Which is why I was emphasizing that theoretically it is possible, but that it's not realistic. The realistic scenario is revolution which would require centralized leadership which then never actually gives up the power and money they were put there to redistribute and decentralize. Thus it's never been done. The only way for communism to exist without the need for a group of people to give up power would be in that theoretical world where no elite-run government ever existed to need to take the power and wealth away from and that only historically has existed in very small communities prior to them having regular contact with hostile outsiders. Currently only a few "untouched" tribal societies exist in that way.

[–] [email protected] 0 points 2 weeks ago (1 children)

Of course, we're ignoring the European Social democracies, many of which are well on their way to true communism.

It's a slow process, but they're doing the work to get there. But they don't count? for reasons?

Seriously. The blueprint of how to get to communism from democracy is right there in the European Social Democracies.

Universal healthcare and efforts to make food and housing basic rights. That's like 90% of what you need.

[–] [email protected] 2 points 2 weeks ago* (last edited 2 weeks ago)

Social Democracies cannot get to Communism without revolution and replacement with Socialism. This is because the dominant system in Social Democracy, especially the nordic countries, is Capitalism and Imperialism. They fund their safety nets from massive exploitation of the Global South with brutal IMF loans, exporting Capital for outsourcing production, and more, they are parasitic.

Further, European Social Democracies are seeing sliding worker protections and social safety nets. Because the Capitalists are in control, they wear down the safety nets via austerity politics to further their profits. This is due to the Tendency for the Rate of Profit to Fall, Capitalists are forced to expand internationally and seek further and further exploitation due to competition forcing rates of profit down, so they counteract by expanding to raise absolute profits. Austerity measures are one example of Capitalists lowering their expenditures.

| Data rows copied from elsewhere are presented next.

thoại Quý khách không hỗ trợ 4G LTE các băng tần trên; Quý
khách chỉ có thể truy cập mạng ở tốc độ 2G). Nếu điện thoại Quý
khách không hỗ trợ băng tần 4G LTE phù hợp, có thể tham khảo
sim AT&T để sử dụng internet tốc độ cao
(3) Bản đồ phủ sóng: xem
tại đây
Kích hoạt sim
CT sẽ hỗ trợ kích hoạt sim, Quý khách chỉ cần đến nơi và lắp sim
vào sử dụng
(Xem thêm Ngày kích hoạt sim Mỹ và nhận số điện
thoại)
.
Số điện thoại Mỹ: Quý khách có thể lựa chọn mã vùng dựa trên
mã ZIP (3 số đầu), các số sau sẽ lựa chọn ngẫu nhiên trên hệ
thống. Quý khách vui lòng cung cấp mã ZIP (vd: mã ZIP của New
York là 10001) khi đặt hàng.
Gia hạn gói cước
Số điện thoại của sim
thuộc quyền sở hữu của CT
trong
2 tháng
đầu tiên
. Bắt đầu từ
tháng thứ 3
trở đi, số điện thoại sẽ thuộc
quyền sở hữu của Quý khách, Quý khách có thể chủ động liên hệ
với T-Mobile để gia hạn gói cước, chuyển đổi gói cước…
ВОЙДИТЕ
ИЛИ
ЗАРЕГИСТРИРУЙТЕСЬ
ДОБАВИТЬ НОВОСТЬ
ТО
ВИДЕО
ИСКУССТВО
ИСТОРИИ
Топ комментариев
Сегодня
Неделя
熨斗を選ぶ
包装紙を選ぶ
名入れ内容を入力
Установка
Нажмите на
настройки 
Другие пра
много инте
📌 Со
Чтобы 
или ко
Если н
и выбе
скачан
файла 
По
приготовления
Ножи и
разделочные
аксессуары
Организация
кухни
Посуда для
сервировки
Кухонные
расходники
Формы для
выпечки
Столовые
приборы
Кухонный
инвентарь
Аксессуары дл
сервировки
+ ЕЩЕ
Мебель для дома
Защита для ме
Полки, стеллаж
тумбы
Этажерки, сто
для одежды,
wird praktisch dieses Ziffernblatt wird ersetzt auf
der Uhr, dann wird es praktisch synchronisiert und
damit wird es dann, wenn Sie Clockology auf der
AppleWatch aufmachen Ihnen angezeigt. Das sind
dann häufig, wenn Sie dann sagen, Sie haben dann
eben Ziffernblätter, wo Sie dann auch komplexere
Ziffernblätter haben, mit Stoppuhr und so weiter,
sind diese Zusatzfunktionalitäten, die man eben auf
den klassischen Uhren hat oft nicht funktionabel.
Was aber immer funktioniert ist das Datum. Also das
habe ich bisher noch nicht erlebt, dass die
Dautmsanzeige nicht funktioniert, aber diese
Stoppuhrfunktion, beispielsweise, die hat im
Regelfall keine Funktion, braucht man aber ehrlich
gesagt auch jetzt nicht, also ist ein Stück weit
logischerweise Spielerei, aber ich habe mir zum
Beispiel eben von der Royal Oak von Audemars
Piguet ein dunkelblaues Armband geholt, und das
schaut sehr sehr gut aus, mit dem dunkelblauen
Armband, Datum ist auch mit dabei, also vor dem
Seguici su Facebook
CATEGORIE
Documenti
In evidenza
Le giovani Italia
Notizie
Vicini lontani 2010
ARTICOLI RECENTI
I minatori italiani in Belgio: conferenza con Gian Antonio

Next, Socialism is democratic. Whether it be the Soviet Model (for more in-depth accounting of it, Soviet Democracy by American Pat Sloan who participated in and observed it directly in the 1930s), or otherwise, Socialism has always been democratic. The Dictatorship of the Proletariat is the dictatorship by the proletarian class as a whole against the bourgeois clasd as a whole, as a direct contrast to liberal democratic dictatorships of the bourgeoisie found in the world over, including European Social Democracy.

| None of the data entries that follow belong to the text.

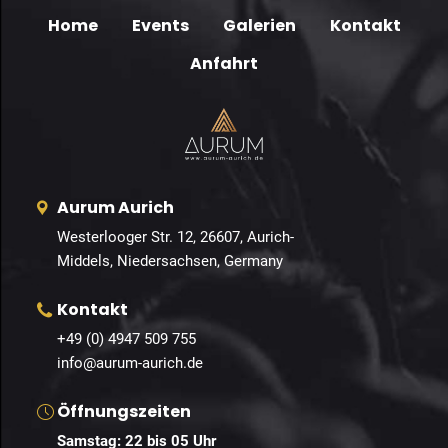
Home
Events
Galerien
Kontakt
Anfahrt
Aurum Aurich
Westerlooger Str. 12, 26607, Aurich-
Middels, Niedersachsen, Germany
Kontakt
+49 (0) 4947 509 755
info@aurum-aurich.de
Öffnungszeiten
Samstag: 22 bis 05 Uhr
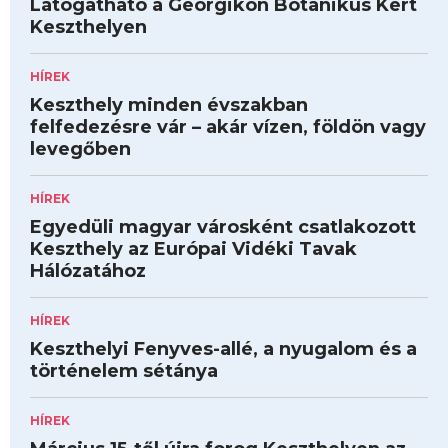
Látogatható a Georgikon Botanikus Kert
Keszthelyen
HÍREK
Keszthely minden évszakban
felfedezésre vár – akár vízen, földön vagy
levegőben
HÍREK
Egyedüli magyar városként csatlakozott
Keszthely az Európai Vidéki Tavak
Hálózatához
HÍREK
Keszthelyi Fenyves-allé, a nyugalom és a
történelem sétánya
HÍREK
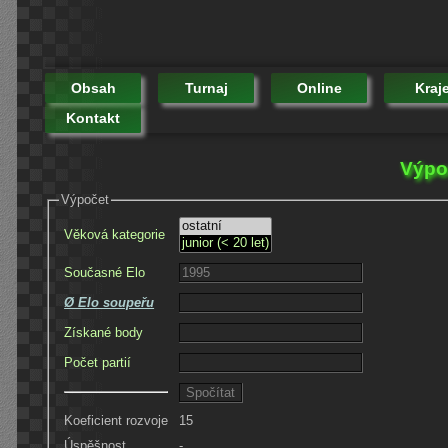
Obsah
Turnaj
Online
Kraj
Kontakt
Výpoč
Výpočet
Věková kategorie
Současné Elo
Ø Elo soupeřu
Získané body
Počet partií
Koeficient rozvoje
15
Úspěšnost
-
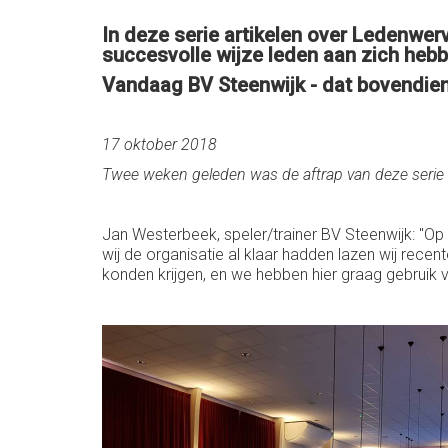
In deze serie artikelen over Ledenwer
succesvolle wijze leden aan zich hebb
Vandaag BV Steenwijk - dat bovendien
17 oktober 2018
Twee weken geleden was de aftrap van deze serie
Jan Westerbeek, speler/trainer BV Steenwijk: "
wij de organisatie al klaar hadden lazen wij recente
konden krijgen, en we hebben hier graag gebruik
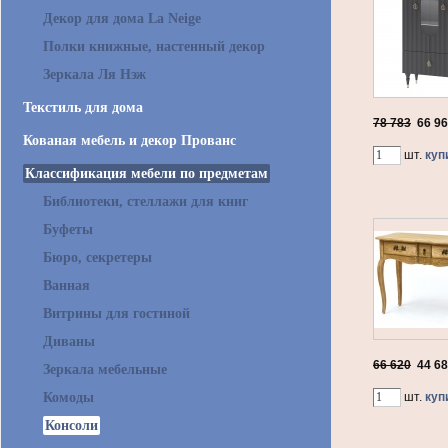
Декор для дома La Neige
Полки книжные, настенный декор
Зеркала Ля Нэж
Текстиль для дома
78 783
66 9
Кованая мебель и декор Прованс
шт.
куп
Классификация мебели по предметам
Библиотеки, стеллажи для книг
Буфеты
Бюро, секретеры
Ванная
Витрины для гостиной
Диваны
66 620
44 6
Зеркала мебельные
Комоды
шт.
куп
Консоли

Social Safety Nets alone are not Worker supremacy over Capital, hence why the US saw the erosion of social safety nets from FDR to complete obliteration, and why we are seeing the same trend in European countries. This is unavoidable as long as Capital is the dominant factor in the economy and humans are not, due to the Tendency for the Rate of Profit to Fall. In 1900, Rosa Luxemburg already proved why this is the case in Reform or Revolution. Reformism has never worked, because it cannot work. Even when a Communist does get in via existing democratic systems, such as Salvadore Allende in Chile, they get couped by the national bourgeoisie with the aid of Imperialist countries like the United States or EU.

Finally, there is no "true communism." Every country will have a different path to Communism, but certain factors will remain the same, such as the necessity of revolution. The idea of a pure, untainted "true communism" that has never been actually tried is a western-chauvanistic attitude that necessitates that workers in AES countries are simply "too dumb" to understand what communism is or how to build it, despite their real, practical work. The only Communism is the kind that exists in the real world, not in the figments of imagination alone.

You would do well to watch Dr. Michael Parenti's 1986 lecture and read his seminal historical book Blackshirts and Reds.